**Reading text**
------------

# Any advice on the Geekvape Blitzen



## Stranger (13/5/20)

I am sure there are lots of folk who have these, I managed to get one on special and I am not into the latest and greatest but look for good performers.
By all accounts this seems a good tank and the first top feed one I have. Reviews seem good but also some guys seem to have leaking issues which puzzles me a little as where would it leak from ?

Wicking advice ?

Thanks guys

Reactions: Like 2


----------



## Stranger (13/5/20)

Oh, and coils.

I have some single wire Ni80 clapton wire or 24awg cotton bacon comp and same in 26awg. I was thinking of dual coil aiming at around .4

what do you think ?

Reactions: Like 1


----------



## Resistance (13/5/20)

Stranger said:


> Oh, and coils.
> 
> I have some single wire Ni80 clapton wire or 24awg cotton bacon comp and same in 26awg. I was thinking of dual coil aiming at around .4
> 
> what do you think ?


Honestly I don't know this RTA. I hoped you'd have had a response by now.

Try a dual coil Parallel arrangement.

Reactions: Like 1 | Thanks 1


----------



## Resistance (13/5/20)

GeekVape Blitzen RTA

Product Introduction

GeekVape Blitzen Is An Ultimate Side Airflow RTA With Leak-Proof Design In 24mm Diameter. The Smooth Airflow Blows Directly To Coils With A Shortest Path To Drip Tip, Which Delivers Full Flavor And Massive Vapor Production. And The 18mm Postless Build Deck Allows Easy Coil Building And Supports Both Single And Dual Coil Build. You Can Choose TPD Edition And Standard Edition According To Your Needs. https://vapeshop.co.za/index.php?_route_=Geek-Vape-Blitzen-RTA

Reactions: Like 1 | Thanks 1


----------



## Stranger (13/5/20)

As usual when you see a review they all use (and punt) some fancy coils by xyz. Thanks for the above comments and willing to try. I have done parallels before with good results on the Blotto. I also have some twisted left over but somehow I don't think that will go well with this.

I am at least now looking forward to builds whereas before they filled me with trepidation.

As above, this was the supplier.

Reactions: Like 1


----------



## Resistance (13/5/20)

Stranger said:


> As usual when you see a review they all use (and punt) some fancy coils by xyz. Thanks for the above comments and willing to try. I have done parallels before with good results on the Blotto. I also have some twisted left over but somehow I don't think that will go well with this.
> 
> I am at least now looking forward to builds whereas before they filled me with trepidation.

Reactions: Thanks 1


----------



## Resistance (13/5/20)

Hope that's better. He wicks it on the video.
Try a dual coil and parallel the 24 and 26 Guages.

------------

**Apply what you read**
a - Summarize the forum thread about the Geekvape Blitzen in two sentences.
b - Transcribe the forum thread about the Geekvape Blitzen from "# Any advice" up to and including "Wicking advice ?".
c - Pick up the forum thread about the Geekvape Blitzen after its last post and continue it.

Stored records:
------------

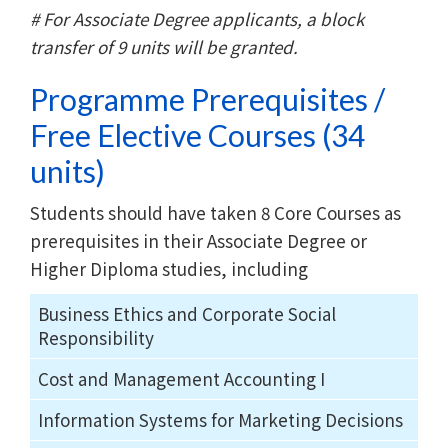
# For Associate Degree applicants, a block
transfer of 9 units will be granted.
Programme Prerequisites /
Free Elective Courses (34
units)
Students should have taken 8 Core Courses as
prerequisites in their Associate Degree or
Higher Diploma studies, including
Business Ethics and Corporate Social
Responsibility
Cost and Management Accounting I
Information Systems for Marketing Decisions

------------

**Results of the exercise**
a - A forum member who got a Geekvape Blitzen on special, the first top-feed tank they own, asks for wicking advice, wonders where the leaks some reviewers mention would come from, and proposes a dual coil build aiming at around .4. Another member, who does not know this RTA, suggests a dual coil parallel arrangement, posts a product description of the 24mm side-airflow tank with an 18mm postless build deck, and later suggests paralleling the 24 and 26 gauges.

b -
# Any advice on the Geekvape Blitzen



## Stranger (13/5/20)

I am sure there are lots of folk who have these, I managed to get one on special and I am not into the latest and greatest but look for good performers.
By all accounts this seems a good tank and the first top feed one I have. Reviews seem good but also some guys seem to have leaking issues which puzzles me a little as where would it leak from ?

Wicking advice ?

c -
Reactions: Thanks 1


----------



## CJB85 (13/5/20)

Stranger said:


> I am sure there are lots of folk who have these, I managed to get one on special and I am not into the latest and greatest but look for good performers.
> By all accounts this seems a good tank and the first top feed one I have. Reviews seem good but also some guys seem to have leaking issues which puzzles me a little as where would it leak from ?
> 
> Wicking advice ?
> ...


I just had a look at the pictures, because I don't know this atty at all. It seems like it is not a true top airflow atty (like the Zeus, Intake, Serpent Elevate), but rather just a "higher" airflow atty. It seems the airflow holes are raised to just above the coil height, so if you wick it badly and the deck floods under the pressure of a full tank, or if you let it tilt too much for a while you may get leaking.
Just make sure that you have enough cotton to cover the ports of the juice well, so that there are no holes and screw the tank on carefully (sometimes tank sections can shift the cotton it the fit is quite close) and you should be fine.

Reactions: Like 2 | Thanks 1


----------



## Ash.dbn (13/5/20)

Stranger said:


> I am sure there are lots of folk who have these, I managed to get one on special and I am not into the latest and greatest but look for good performers.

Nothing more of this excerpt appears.